Source document
The ring-down frequencies fall within the band of some of the SLI configurations, especially for a high spin Kerr parameter a; see Figure 2. The parameter η = 0.94 takes into account the emission of gravitational radiation.¹⁰

Transit time and ring-down frequencies appear compatible with sequential detection. The shortest transit time is determined primarily by the f_p frequency, while the longest transit time is determined by the interval chosen between observation by PTA–SKA and detection by SLI (see the Appendix).

3. OBSERVATION AND DETECTION RATES AND PROBABILITIES, SIGNAL-TO-NOISE RATIO

In this section, we combine three SMBH-host relations with three accretion prescriptions. The nine scenarios are further coupled with three different values of timing residuals, producing 27 cases. For each of these cases, we retain the SMBHBs that generate a timing residual above a given threshold (50, 5, 1 ns). There are two timescales: t_r, which fixes the maximum time to merger that we intend to observe, and Δt_l which refers to the SLI survey duration, i.e., the SLI mission lifetime (see the Appendix).

Task instructions
1 - Using the gravitational-wave detection excerpt, explain in one to three sentences how the analysis arrives at 27 cases.
2 - Answer these questions from the gravitational-wave detection excerpt:
(a) What does the parameter η = 0.94 take into account?
(b) Which timing-residual thresholds are used to retain SMBHBs?
(c) What does the timescale Δt_l refer to?

Element placement data:
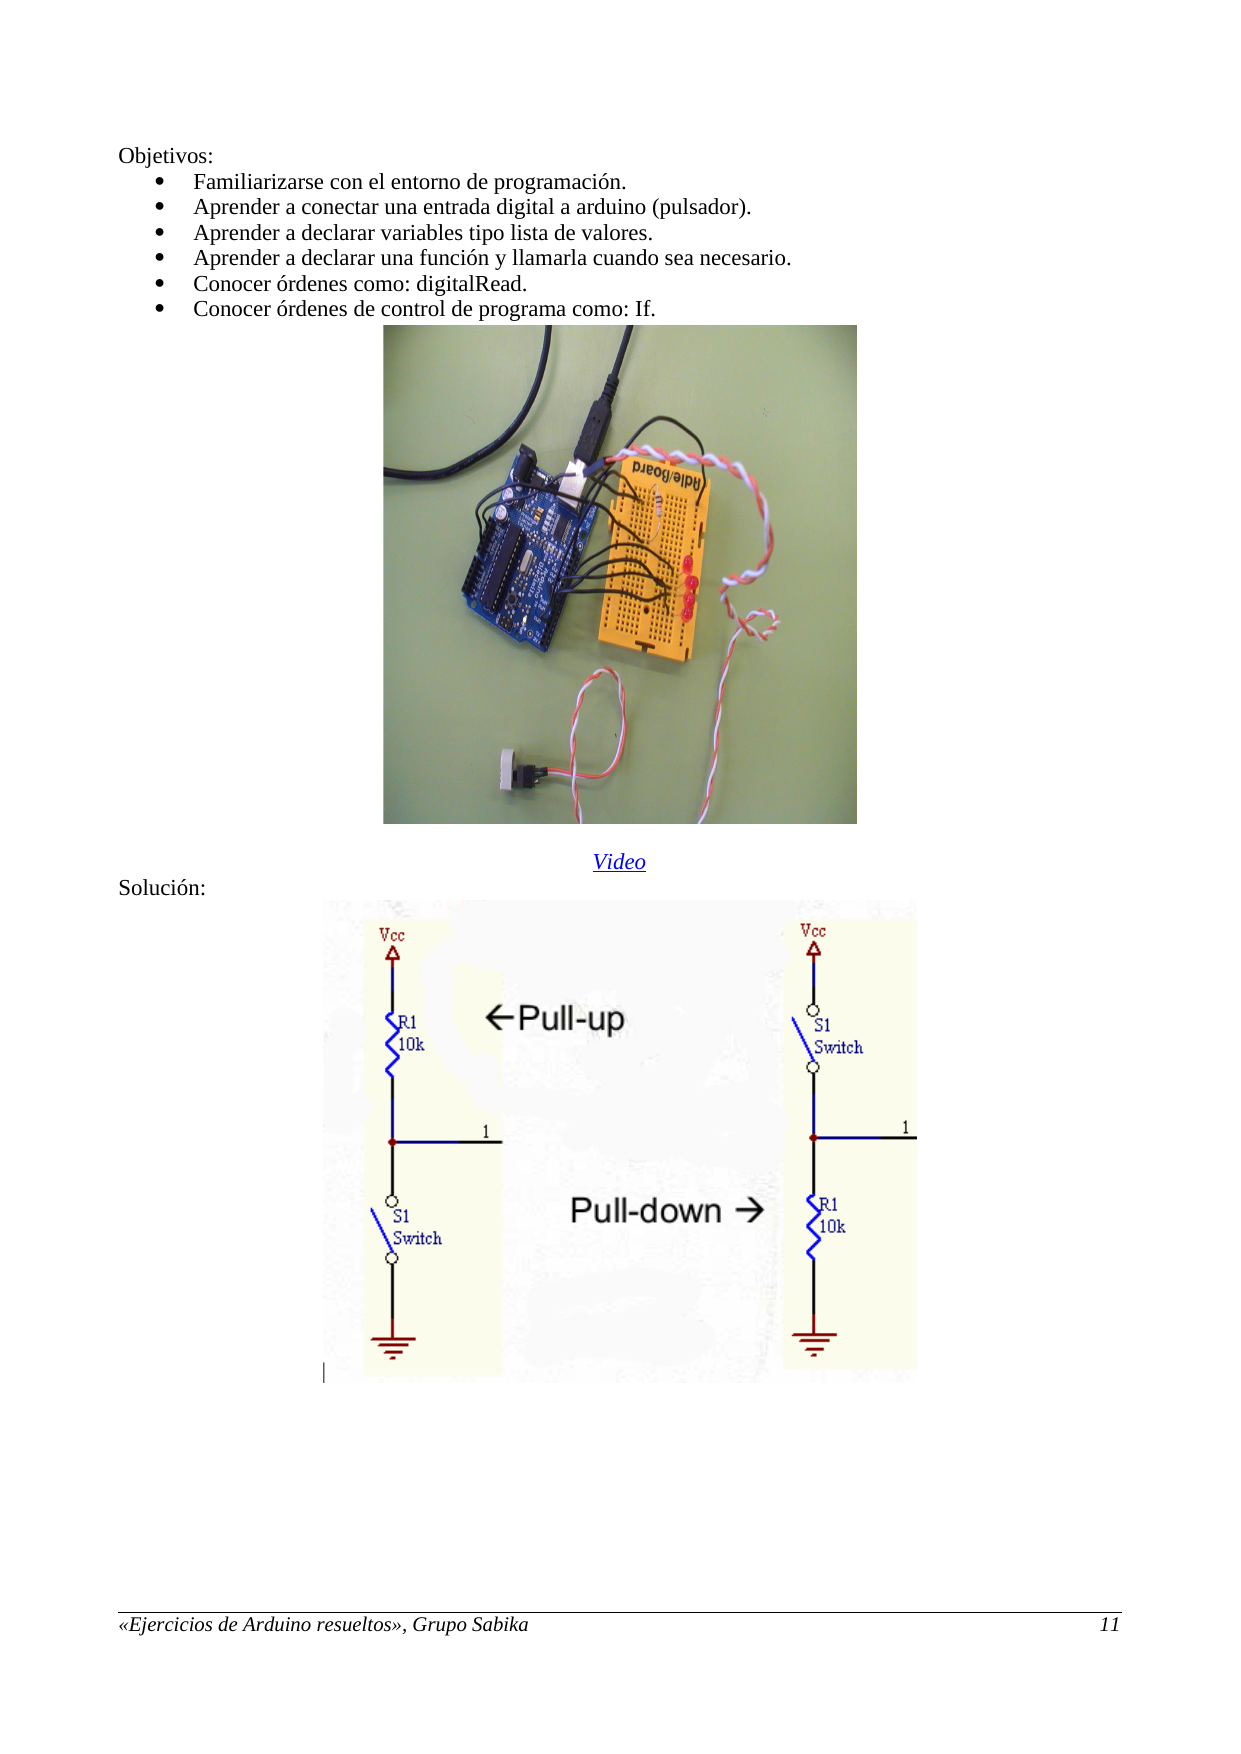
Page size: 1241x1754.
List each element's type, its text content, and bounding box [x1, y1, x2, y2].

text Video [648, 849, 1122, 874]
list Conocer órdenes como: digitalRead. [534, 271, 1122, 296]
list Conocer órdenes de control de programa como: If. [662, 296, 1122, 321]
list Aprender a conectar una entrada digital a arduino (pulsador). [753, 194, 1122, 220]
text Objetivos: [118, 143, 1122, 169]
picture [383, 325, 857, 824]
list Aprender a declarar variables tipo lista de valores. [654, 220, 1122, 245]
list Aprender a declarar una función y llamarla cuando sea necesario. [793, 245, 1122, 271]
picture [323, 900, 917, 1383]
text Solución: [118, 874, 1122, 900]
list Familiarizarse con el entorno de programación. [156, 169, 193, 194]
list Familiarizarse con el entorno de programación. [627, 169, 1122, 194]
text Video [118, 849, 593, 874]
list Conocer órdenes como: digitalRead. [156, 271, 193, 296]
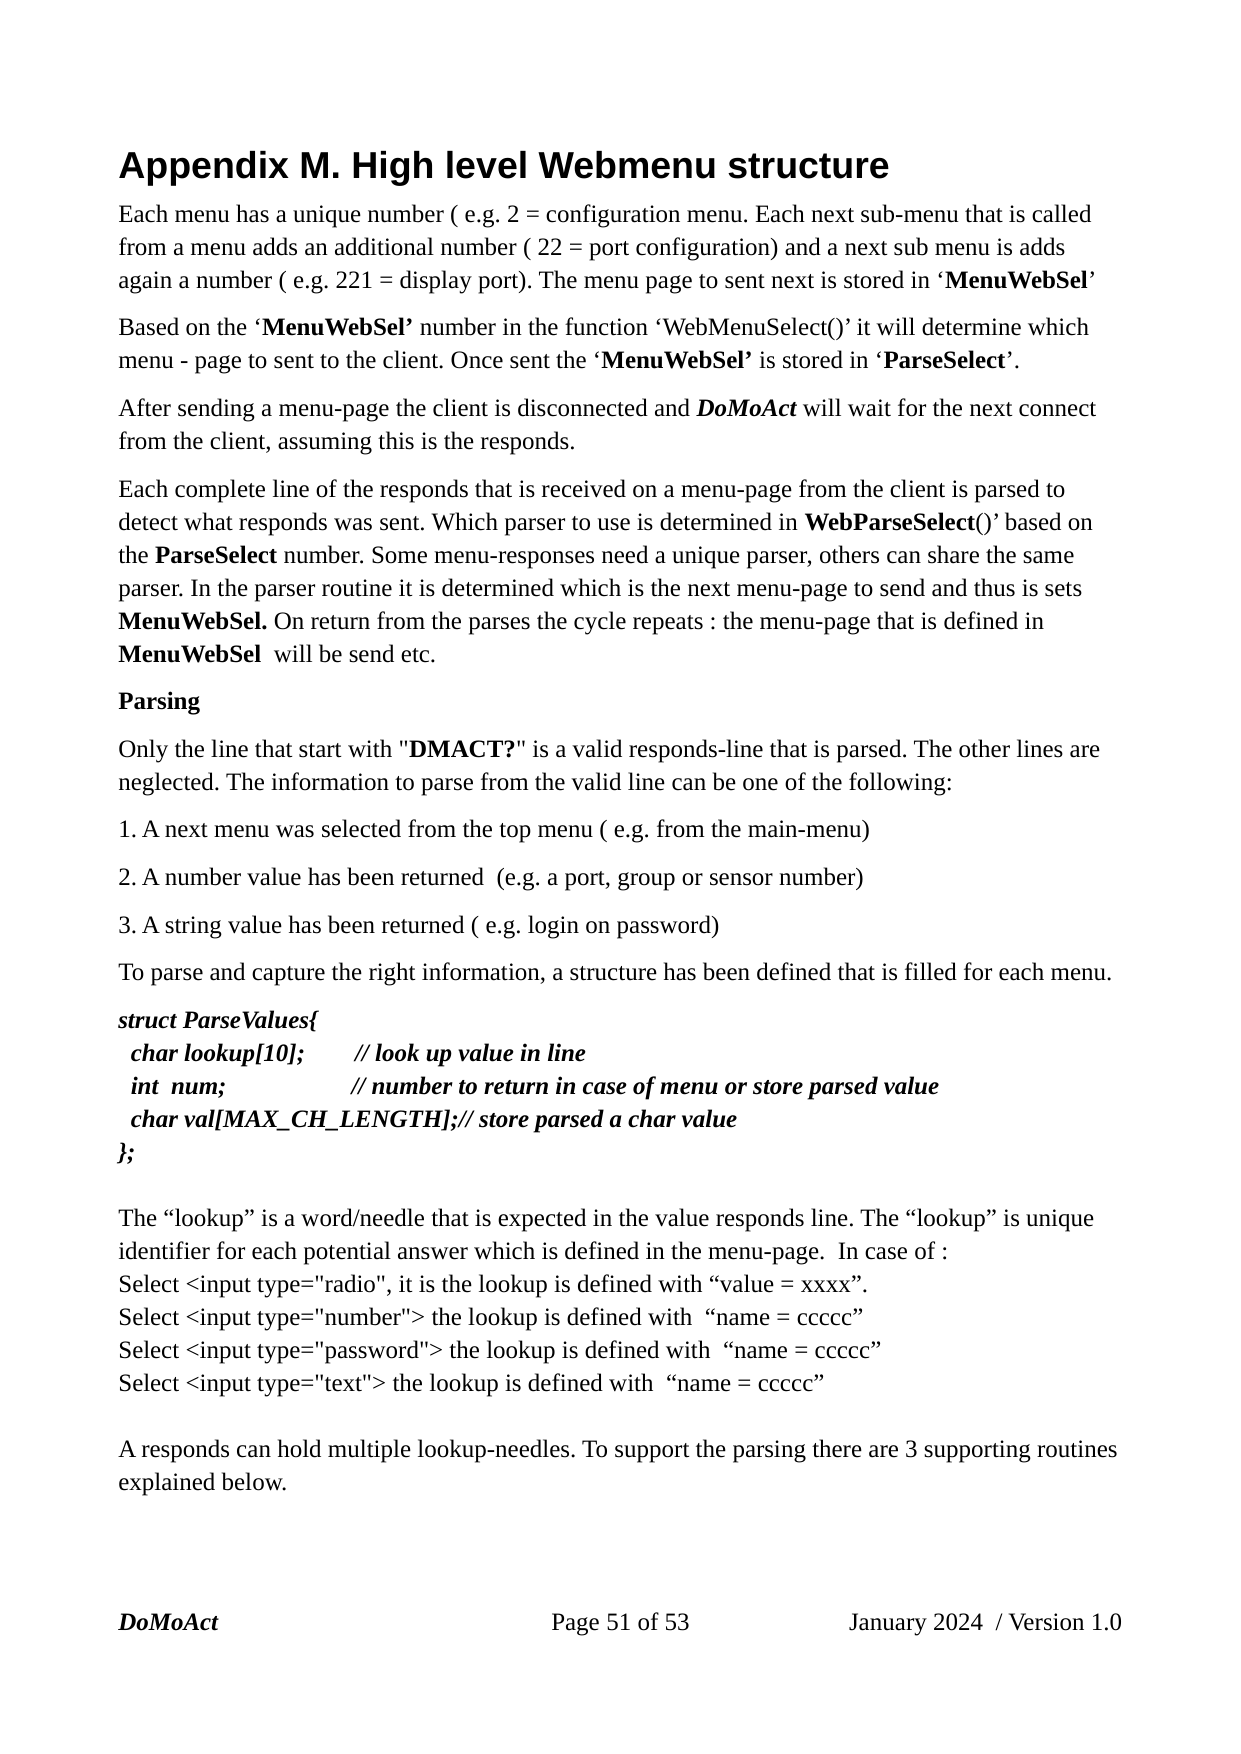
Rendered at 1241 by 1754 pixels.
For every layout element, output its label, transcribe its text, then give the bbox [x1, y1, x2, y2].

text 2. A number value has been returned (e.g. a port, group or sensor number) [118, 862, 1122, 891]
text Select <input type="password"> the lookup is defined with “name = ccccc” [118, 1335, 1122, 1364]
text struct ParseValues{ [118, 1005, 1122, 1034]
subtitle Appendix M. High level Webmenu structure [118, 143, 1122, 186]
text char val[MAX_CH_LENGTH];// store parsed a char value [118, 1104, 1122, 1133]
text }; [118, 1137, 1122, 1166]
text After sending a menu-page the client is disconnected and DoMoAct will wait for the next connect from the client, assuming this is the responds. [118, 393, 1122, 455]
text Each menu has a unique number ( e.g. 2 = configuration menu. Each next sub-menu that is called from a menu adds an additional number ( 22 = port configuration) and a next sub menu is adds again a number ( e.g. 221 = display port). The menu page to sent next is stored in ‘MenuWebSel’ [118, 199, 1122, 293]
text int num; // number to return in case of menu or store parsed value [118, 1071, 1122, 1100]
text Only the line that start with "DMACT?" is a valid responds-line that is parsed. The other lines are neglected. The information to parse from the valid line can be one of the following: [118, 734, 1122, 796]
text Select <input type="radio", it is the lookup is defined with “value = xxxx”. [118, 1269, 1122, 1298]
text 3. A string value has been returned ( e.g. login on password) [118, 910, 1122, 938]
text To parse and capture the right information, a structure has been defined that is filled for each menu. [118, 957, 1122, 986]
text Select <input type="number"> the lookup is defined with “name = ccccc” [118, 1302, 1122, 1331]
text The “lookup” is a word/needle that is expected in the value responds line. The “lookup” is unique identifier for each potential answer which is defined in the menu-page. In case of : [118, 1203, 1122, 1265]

Results for each task
1 - Three SMBH-host relations are combined with three accretion prescriptions, giving nine scenarios. Each scenario is then coupled with three different values of timing residuals, producing 27 cases.

2 -
(a) The emission of gravitational radiation.
(b) 50, 5 and 1 ns.
(c) The SLI survey duration, i.e., the SLI mission lifetime.